▸ What to work on
Repeat every record below, word for word.

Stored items

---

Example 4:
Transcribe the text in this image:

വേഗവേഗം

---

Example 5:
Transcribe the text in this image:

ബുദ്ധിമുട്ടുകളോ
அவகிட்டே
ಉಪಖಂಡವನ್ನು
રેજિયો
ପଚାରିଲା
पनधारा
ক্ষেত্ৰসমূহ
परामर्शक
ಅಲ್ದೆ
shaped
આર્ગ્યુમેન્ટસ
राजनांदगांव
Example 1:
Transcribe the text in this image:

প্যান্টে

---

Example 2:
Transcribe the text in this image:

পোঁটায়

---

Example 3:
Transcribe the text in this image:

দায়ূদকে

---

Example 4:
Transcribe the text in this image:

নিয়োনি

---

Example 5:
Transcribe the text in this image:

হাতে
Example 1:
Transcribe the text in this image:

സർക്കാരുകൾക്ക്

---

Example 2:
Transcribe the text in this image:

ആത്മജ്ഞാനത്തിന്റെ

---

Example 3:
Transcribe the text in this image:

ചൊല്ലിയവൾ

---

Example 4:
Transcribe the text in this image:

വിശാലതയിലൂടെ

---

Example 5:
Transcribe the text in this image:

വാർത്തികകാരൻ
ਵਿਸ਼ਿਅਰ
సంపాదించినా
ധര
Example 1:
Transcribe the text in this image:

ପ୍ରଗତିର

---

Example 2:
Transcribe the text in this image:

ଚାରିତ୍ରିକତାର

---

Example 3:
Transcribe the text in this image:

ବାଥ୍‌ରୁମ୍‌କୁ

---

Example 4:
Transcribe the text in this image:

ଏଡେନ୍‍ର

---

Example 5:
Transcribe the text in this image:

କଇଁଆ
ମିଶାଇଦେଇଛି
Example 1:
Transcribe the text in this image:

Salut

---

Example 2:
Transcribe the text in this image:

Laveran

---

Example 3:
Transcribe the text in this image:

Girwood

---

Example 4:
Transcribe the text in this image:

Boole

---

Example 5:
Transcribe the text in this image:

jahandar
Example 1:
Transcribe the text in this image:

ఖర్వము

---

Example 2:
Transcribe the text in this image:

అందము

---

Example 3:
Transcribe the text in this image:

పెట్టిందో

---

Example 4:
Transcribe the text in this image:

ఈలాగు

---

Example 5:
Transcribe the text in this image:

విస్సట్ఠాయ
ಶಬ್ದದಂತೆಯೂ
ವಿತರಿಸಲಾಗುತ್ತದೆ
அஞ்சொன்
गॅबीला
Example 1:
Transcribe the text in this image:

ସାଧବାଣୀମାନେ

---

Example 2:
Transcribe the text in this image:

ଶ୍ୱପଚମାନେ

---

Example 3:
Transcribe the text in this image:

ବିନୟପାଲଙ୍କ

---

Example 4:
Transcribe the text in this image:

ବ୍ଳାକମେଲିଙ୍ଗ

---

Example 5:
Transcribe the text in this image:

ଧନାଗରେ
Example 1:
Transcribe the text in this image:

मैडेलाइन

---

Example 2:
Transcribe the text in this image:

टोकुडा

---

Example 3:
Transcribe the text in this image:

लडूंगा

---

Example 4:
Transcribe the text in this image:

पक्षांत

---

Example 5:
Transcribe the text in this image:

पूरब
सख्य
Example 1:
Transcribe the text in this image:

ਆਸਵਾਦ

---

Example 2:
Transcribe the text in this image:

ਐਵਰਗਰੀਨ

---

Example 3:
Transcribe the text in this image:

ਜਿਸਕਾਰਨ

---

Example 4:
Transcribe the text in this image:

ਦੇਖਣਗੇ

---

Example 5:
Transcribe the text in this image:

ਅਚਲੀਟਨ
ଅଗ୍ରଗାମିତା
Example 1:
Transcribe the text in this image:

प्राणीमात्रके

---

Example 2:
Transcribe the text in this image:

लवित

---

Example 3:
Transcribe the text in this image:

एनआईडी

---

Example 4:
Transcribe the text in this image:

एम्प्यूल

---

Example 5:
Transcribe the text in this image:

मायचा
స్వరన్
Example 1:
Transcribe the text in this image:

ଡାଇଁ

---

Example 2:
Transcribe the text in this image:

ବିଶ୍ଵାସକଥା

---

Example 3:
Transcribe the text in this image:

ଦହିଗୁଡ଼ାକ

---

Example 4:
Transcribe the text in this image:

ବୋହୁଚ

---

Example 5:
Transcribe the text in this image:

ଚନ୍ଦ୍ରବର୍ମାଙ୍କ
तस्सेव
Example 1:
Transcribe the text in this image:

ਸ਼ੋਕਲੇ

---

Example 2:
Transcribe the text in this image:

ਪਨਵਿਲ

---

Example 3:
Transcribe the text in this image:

▸ Answer for this exercise
---

Example 4:
Transcribe the text in this image:

വേഗവേഗം

---

Example 5:
Transcribe the text in this image:

ബുദ്ധിമുട്ടുകളോ
அவகிட்டே
ಉಪಖಂಡವನ್ನು
રેજિયો
ପଚାରିଲା
पनधारा
ক্ষেত্ৰসমূহ
परामर्शक
ಅಲ್ದೆ
shaped
આર્ગ્યુમેન્ટસ
राजनांदगांव
Example 1:
Transcribe the text in this image:

প্যান্টে

---

Example 2:
Transcribe the text in this image:

পোঁটায়

---

Example 3:
Transcribe the text in this image:

দায়ূদকে

---

Example 4:
Transcribe the text in this image:

নিয়োনি

---

Example 5:
Transcribe the text in this image:

হাতে
Example 1:
Transcribe the text in this image:

സർക്കാരുകൾക്ക്

---

Example 2:
Transcribe the text in this image:

ആത്മജ്ഞാനത്തിന്റെ

---

Example 3:
Transcribe the text in this image:

ചൊല്ലിയവൾ

---

Example 4:
Transcribe the text in this image:

വിശാലതയിലൂടെ

---

Example 5:
Transcribe the text in this image:

വാർത്തികകാരൻ
ਵਿਸ਼ਿਅਰ
సంపాదించినా
ധര
Example 1:
Transcribe the text in this image:

ପ୍ରଗତିର

---

Example 2:
Transcribe the text in this image:

ଚାରିତ୍ରିକତାର

---

Example 3:
Transcribe the text in this image:

ବାଥ୍‌ରୁମ୍‌କୁ

---

Example 4:
Transcribe the text in this image:

ଏଡେନ୍‍ର

---

Example 5:
Transcribe the text in this image:

କଇଁଆ
ମିଶାଇଦେଇଛି
Example 1:
Transcribe the text in this image:

Salut

---

Example 2:
Transcribe the text in this image:

Laveran

---

Example 3:
Transcribe the text in this image:

Girwood

---

Example 4:
Transcribe the text in this image:

Boole

---

Example 5:
Transcribe the text in this image:

jahandar
Example 1:
Transcribe the text in this image:

ఖర్వము

---

Example 2:
Transcribe the text in this image:

అందము

---

Example 3:
Transcribe the text in this image:

పెట్టిందో

---

Example 4:
Transcribe the text in this image:

ఈలాగు

---

Example 5:
Transcribe the text in this image:

విస్సట్ఠాయ
ಶಬ್ದದಂತೆಯೂ
ವಿತರಿಸಲಾಗುತ್ತದೆ
அஞ்சொன்
गॅबीला
Example 1:
Transcribe the text in this image:

ସାଧବାଣୀମାନେ

---

Example 2:
Transcribe the text in this image:

ଶ୍ୱପଚମାନେ

---

Example 3:
Transcribe the text in this image:

ବିନୟପାଲଙ୍କ

---

Example 4:
Transcribe the text in this image:

ବ୍ଳାକମେଲିଙ୍ଗ

---

Example 5:
Transcribe the text in this image:

ଧନାଗରେ
Example 1:
Transcribe the text in this image:

मैडेलाइन

---

Example 2:
Transcribe the text in this image:

टोकुडा

---

Example 3:
Transcribe the text in this image:

लडूंगा

---

Example 4:
Transcribe the text in this image:

पक्षांत

---

Example 5:
Transcribe the text in this image:

पूरब
सख्य
Example 1:
Transcribe the text in this image:

ਆਸਵਾਦ

---

Example 2:
Transcribe the text in this image:

ਐਵਰਗਰੀਨ

---

Example 3:
Transcribe the text in this image:

ਜਿਸਕਾਰਨ

---

Example 4:
Transcribe the text in this image:

ਦੇਖਣਗੇ

---

Example 5:
Transcribe the text in this image:

ਅਚਲੀਟਨ
ଅଗ୍ରଗାମିତା
Example 1:
Transcribe the text in this image:

प्राणीमात्रके

---

Example 2:
Transcribe the text in this image:

लवित

---

Example 3:
Transcribe the text in this image:

एनआईडी

---

Example 4:
Transcribe the text in this image:

एम्प्यूल

---

Example 5:
Transcribe the text in this image:

मायचा
స్వరన్
Example 1:
Transcribe the text in this image:

ଡାଇଁ

---

Example 2:
Transcribe the text in this image:

ବିଶ୍ଵାସକଥା

---

Example 3:
Transcribe the text in this image:

ଦହିଗୁଡ଼ାକ

---

Example 4:
Transcribe the text in this image:

ବୋହୁଚ

---

Example 5:
Transcribe the text in this image:

ଚନ୍ଦ୍ରବର୍ମାଙ୍କ
तस्सेव
Example 1:
Transcribe the text in this image:

ਸ਼ੋਕਲੇ

---

Example 2:
Transcribe the text in this image:

ਪਨਵਿਲ

---

Example 3:
Transcribe the text in this image:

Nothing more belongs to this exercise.